The Harold D. Roberts Tunnel, commonly known as the Roberts Tunnel, is a 23.3-mile trans-basin water diversion tunnel constructed to transport water from the Blue River Basin on Colorado’s Western Slope to the North Fork of the South Platte River on the Eastern Slope. It is considered one of the world’s longest water tunnels. Completed in 1962 after 6 years of construction, the tunnel remains a critical component of the city of Denver’s water infrastructure. It was designed to address the growing water demands of the Denver metropolitan area, particularly during periods of drought and urban expansion in the mid-20th century. The tunnel begins at Dillon Reservoir in Summit County and terminates near Grant in Park County, traversing beneath the Continental Divide at depths exceeding 4,000 feet.

==History==
Planning for the Roberts Tunnel began as early as 1914, when Denver Water initiated geological investigations to explore the feasibility of diverting water from the Blue River Basin. These studies continued intermittently until 1956, when a construction contract was awarded following decades of hydrological analysis and engineering design. The tunnel was constructed by the Army Corps of Engineers. It was named in honor of Harold D. Roberts, the Denver Board of Water Commissioner’s lead attorney, whose leadership was instrumental in the project’s development. The tunnel’s completion was a major step in Colorado’s water management, allowing water to cross the Continental Divide and help meet Denver’s rising needs.

Construction began by sinking a 900-foot shaft near the town of Montezuma, which allowed crews to dig in four directions simultaneously, accelerating the construction timeline despite the challenging geological conditions. The tunnel itself is 10.25 feet in diameter and was excavated using air-powered jackhammers and rail carts, a method reminiscent of early mining techniques. The facility was built to transport 788 second-feet of water with hydraulic gradient of 0.00145 and a velocity of 9.55 feet per second. The tunnel’s alignment includes a slight dogleg, a deviation from a straight path necessitated by subsurface rock formations and fault zones.

The U.S. Geological Survey documented the engineering geology of the tunnel extensively, highlighting the use of steel sets and emergency support measures to stabilize the tunnel during excavation. The agency reported that part of the problems encountered during construction included the complex physical properties of the rocks encountered along the centerline of the tunnel. The tunnel traverses complex rock formations, including granitic and metamorphic units, as well as fault zones that required adaptive engineering solutions.

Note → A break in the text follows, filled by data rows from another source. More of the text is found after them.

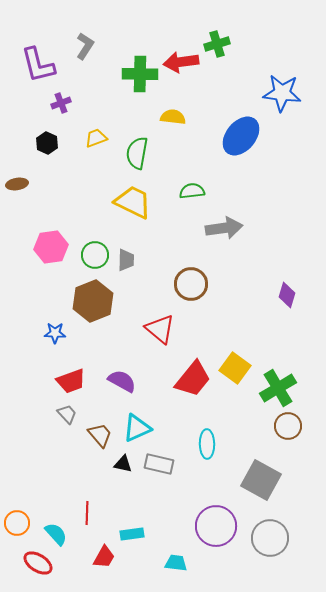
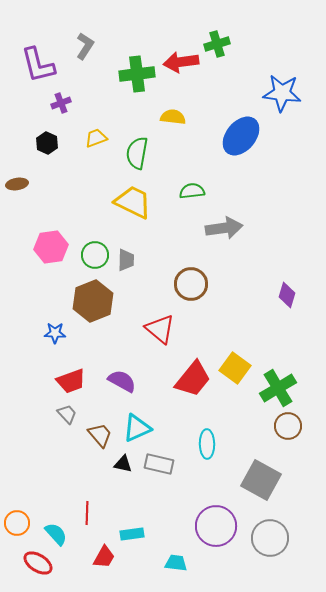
green cross at (140, 74): moved 3 px left; rotated 8 degrees counterclockwise
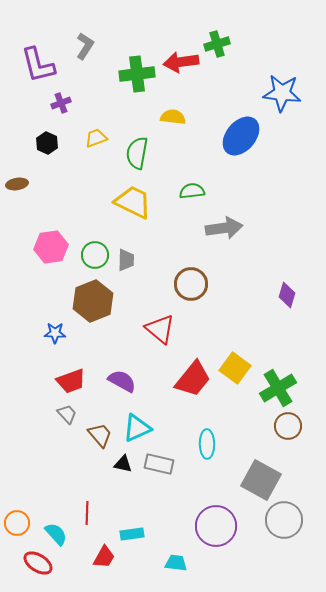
gray circle at (270, 538): moved 14 px right, 18 px up
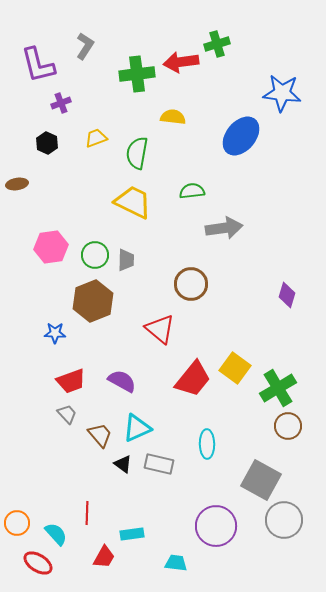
black triangle at (123, 464): rotated 24 degrees clockwise
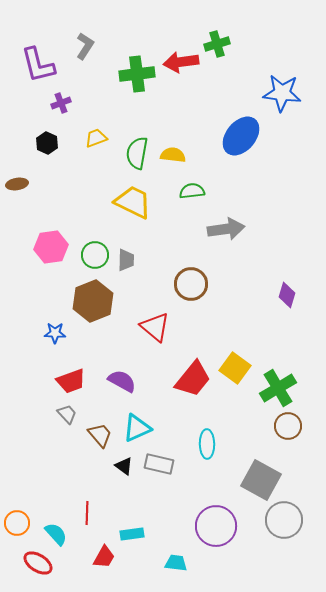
yellow semicircle at (173, 117): moved 38 px down
gray arrow at (224, 228): moved 2 px right, 1 px down
red triangle at (160, 329): moved 5 px left, 2 px up
black triangle at (123, 464): moved 1 px right, 2 px down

Problems also included the inflow of groundwater at high pressure.

==Operation==
Water enters the Roberts Tunnel through a gated drain at the bottom of Dillon Reservoir, Denver Water’s largest reservoir. When operational, the tunnel can deliver more than 480 million gallons of water per day to the Front Range. The water emerges at the tunnel’s east portal and flows into the North Fork of the South Platte River, eventually reaching Denver’s treatment and distribution systems. The tunnel’s capacity and reliability have made it indispensable to Denver Water’s long-term planning and drought mitigation strategies. The infrastructure sustains more than 1.3 million people.

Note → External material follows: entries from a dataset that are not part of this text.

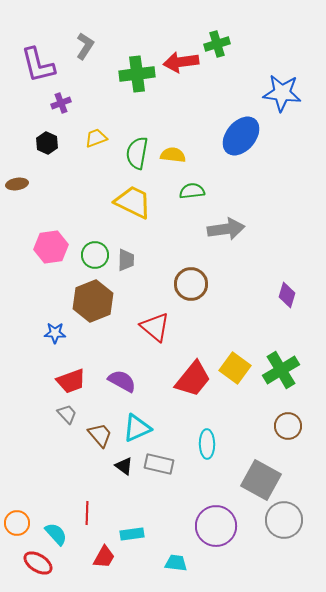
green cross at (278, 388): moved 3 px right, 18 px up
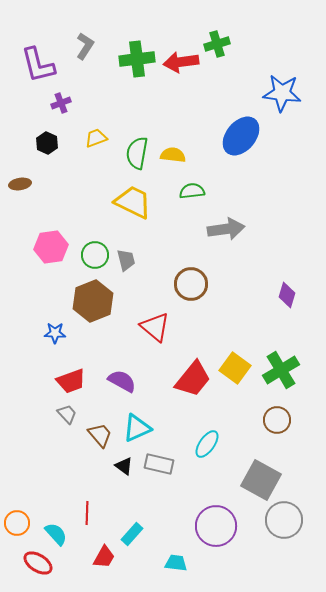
green cross at (137, 74): moved 15 px up
brown ellipse at (17, 184): moved 3 px right
gray trapezoid at (126, 260): rotated 15 degrees counterclockwise
brown circle at (288, 426): moved 11 px left, 6 px up
cyan ellipse at (207, 444): rotated 36 degrees clockwise
cyan rectangle at (132, 534): rotated 40 degrees counterclockwise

Aside from transporting water, the Roberts Tunnel also generates electricity for Denver Water. At the tunnel’s exit point, on the North Fork river near Grant, a 6-megawatt hydroelectric facility was built. Its output is enough to supply the energy demands of 4,500 homes.

Routine inspection and maintenance of the Roberts Tunnel are conducted every five years. During these inspections, the tunnel is drained to allow engineers to drive through its entire length and assess structural integrity. Inspection teams look for signs of cracking, shifting, or other anomalies in the concrete lining. In 2012, Denver Water officials reported that the tunnel remains in "excellent condition", and a 2016 inspection showed no defects.